Supplied text
______________________________
# read in the csv file that contains function words and their normalized frequencies
import pandas as pd
from sklearn.cluster import KMeans
papers2 = pd.read_csv('fedPapers85.csv')
author_labels = papers2['author']
filenames = papers2['filename']
papers2_vecs = papers2.drop(['author', 'filename'], axis=1)
print(papers2.shape)
print(papers2_vecs.shape)
print()
H_subset = papers2[papers2['author']=='Hamilton']
M_subset = papers2[papers2['author']=='Madison']
D_subset = papers2[papers2['author']=='dispt']
frames = [H_subset, M_subset, D_subset]
HMD_subset = pd.concat(frames)
HMD_subset = HMD_subset.reset_index(drop=True)
HMD_subset_labels = HMD_subset['author'].values
HMD_subset_filenames = HMD_subset['filename']
HMD_vecs = HMD_subset.drop(['author', 'filename'], axis=1)
print(HMD_subset.shape)
print(HMD_vecs.shape)
# clustering using hamilton and madison essays only
k = 2
km = KMeans(n_clusters=k, algorithm='auto', init='random', n_init=20, random_state=0, verbose=False)
km.fit(HMD_vecs)
cm = pd.crosstab(HMD_subset_labels, km.labels_)
print(cm)
______________________________
Given entries
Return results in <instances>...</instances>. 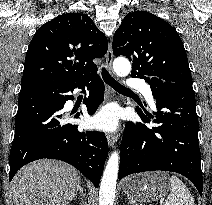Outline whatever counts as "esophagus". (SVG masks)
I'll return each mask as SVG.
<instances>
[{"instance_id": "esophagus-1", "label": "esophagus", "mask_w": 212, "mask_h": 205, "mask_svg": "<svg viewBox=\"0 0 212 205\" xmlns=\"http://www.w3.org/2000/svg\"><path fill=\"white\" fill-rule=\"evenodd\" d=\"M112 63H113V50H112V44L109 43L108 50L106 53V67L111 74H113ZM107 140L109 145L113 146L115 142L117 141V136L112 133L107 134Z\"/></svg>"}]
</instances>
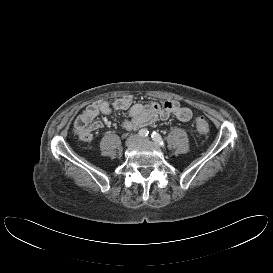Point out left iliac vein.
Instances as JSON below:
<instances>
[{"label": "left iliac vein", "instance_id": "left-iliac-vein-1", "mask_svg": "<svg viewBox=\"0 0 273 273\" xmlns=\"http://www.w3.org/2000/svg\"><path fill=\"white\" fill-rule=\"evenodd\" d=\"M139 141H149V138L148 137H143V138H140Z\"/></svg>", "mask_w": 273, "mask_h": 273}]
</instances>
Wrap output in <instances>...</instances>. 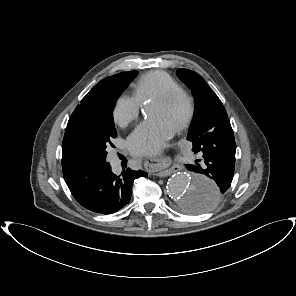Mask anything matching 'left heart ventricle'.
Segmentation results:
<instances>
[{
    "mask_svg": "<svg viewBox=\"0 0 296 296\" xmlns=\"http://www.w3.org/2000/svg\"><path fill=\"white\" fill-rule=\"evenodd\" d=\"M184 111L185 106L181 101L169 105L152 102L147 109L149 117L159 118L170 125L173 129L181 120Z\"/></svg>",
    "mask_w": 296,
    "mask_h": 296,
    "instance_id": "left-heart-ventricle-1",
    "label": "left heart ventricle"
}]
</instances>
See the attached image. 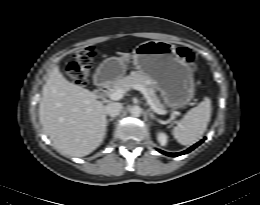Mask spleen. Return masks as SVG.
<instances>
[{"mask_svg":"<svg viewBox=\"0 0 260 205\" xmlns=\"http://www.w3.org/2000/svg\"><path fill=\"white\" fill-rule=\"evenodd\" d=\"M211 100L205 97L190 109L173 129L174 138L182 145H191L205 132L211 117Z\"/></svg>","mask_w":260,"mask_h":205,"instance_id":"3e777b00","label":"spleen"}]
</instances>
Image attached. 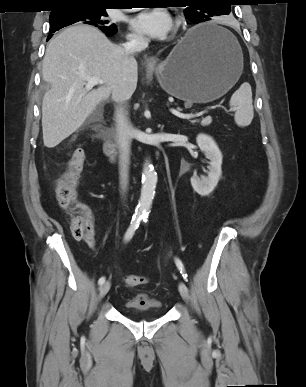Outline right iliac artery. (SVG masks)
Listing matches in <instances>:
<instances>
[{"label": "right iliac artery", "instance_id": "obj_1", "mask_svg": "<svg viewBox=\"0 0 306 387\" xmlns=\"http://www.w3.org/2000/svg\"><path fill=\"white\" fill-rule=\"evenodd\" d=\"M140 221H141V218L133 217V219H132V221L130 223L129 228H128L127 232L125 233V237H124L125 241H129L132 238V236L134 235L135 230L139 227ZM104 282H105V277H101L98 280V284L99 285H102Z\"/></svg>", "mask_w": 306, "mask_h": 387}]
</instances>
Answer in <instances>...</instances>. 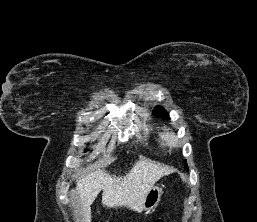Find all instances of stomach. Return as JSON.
______________________________
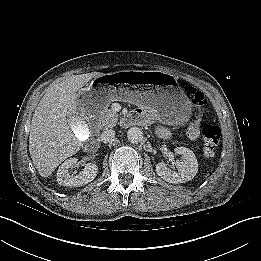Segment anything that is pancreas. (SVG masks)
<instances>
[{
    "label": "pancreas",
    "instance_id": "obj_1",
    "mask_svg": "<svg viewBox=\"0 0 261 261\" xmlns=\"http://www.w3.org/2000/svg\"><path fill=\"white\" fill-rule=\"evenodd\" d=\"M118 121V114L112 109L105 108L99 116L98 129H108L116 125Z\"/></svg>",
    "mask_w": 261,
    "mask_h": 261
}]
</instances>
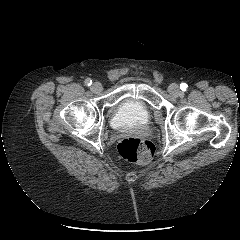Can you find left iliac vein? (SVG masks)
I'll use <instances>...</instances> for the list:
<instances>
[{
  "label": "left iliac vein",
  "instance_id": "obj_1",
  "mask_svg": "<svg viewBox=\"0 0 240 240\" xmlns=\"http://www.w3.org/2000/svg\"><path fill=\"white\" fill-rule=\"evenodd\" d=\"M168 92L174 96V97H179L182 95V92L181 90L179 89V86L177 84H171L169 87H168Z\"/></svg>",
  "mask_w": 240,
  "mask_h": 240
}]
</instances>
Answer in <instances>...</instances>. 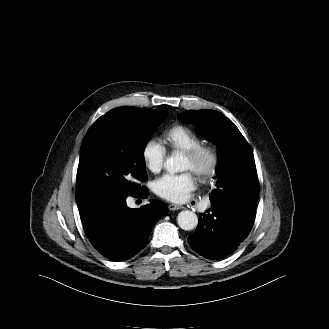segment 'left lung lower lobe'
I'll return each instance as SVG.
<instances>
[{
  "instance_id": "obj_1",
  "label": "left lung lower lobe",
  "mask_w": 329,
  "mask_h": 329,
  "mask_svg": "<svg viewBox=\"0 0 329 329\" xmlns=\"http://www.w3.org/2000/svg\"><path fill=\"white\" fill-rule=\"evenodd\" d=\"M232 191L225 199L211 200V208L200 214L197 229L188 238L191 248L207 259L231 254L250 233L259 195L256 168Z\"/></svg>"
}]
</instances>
______________________________
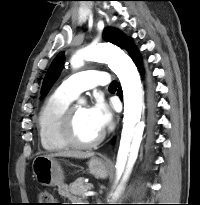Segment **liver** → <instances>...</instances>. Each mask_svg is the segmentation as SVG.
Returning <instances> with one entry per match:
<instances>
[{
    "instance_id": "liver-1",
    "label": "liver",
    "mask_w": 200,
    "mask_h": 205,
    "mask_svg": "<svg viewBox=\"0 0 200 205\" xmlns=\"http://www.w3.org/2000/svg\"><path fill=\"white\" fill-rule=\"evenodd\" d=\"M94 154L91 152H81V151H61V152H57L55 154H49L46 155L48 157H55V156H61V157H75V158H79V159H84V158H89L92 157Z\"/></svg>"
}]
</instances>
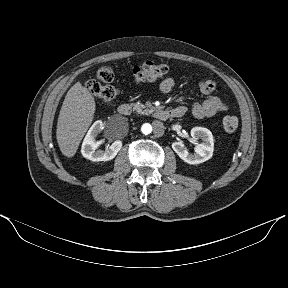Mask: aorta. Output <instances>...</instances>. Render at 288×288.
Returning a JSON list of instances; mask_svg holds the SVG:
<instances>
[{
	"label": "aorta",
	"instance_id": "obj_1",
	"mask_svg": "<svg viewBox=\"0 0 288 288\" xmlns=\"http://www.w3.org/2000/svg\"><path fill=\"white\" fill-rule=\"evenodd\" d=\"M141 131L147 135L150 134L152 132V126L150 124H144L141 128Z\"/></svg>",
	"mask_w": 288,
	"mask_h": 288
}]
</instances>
______________________________
Exercise requirements
**A.** Write out the section of the clustering script above, starting with "# read in the" and going on through "papers2 = pd.read_csv('fedPapers85.csv')".
**B.** Carry the clustering script above further, beginning after its final line.

Responses in order
**A.**
# read in the csv file that contains function words and their normalized frequencies
import pandas as pd
from sklearn.cluster import KMeans
papers2 = pd.read_csv('fedPapers85.csv')

**B.**
print()
This clustering result was not able to distinguish Hamilton and Madison's writing styles. It also attributes the authorship of disputed essays evenly to Hamilton and Madison.
Now let's try using zscore transformation to transform all attribute values and redo kMeans clustering.
from scipy.stats import zscore
HMD_vecs = HMD_vecs.apply(zscore)
k = 2
km2 = KMeans(n_clusters=k, algorithm='auto', init='random', n_init=5, random_state=0, verbose=False)
km2.fit(HMD_vecs)
cm2 = pd.crosstab(HMD_subset_labels, km2.labels_)
print(cm2)
print()
# clustering using all essays and all features
# transform feature values with zscore transformation
from scipy.stats import zscore
papers2_vecs = papers2_vecs.apply(zscore)
k=2
km3 = KMeans(n_clusters=k, algorithm='auto', init='random', n_init=20, random_state=0, verbose=False)
km3.fit(papers2_vecs)
cm3 = pd.crosstab(author_labels, km3.labels_)
print(cm3)
This clustering result makes much better sense by clustering almost all Hamilton's essays into one cluster. It also shows the disputed essays were more similar to Madison's essays.
This study shows that sklearn's kMeans algorithm does not do normalization as Weka's kMeans does. So users need to normalize the data themsevles.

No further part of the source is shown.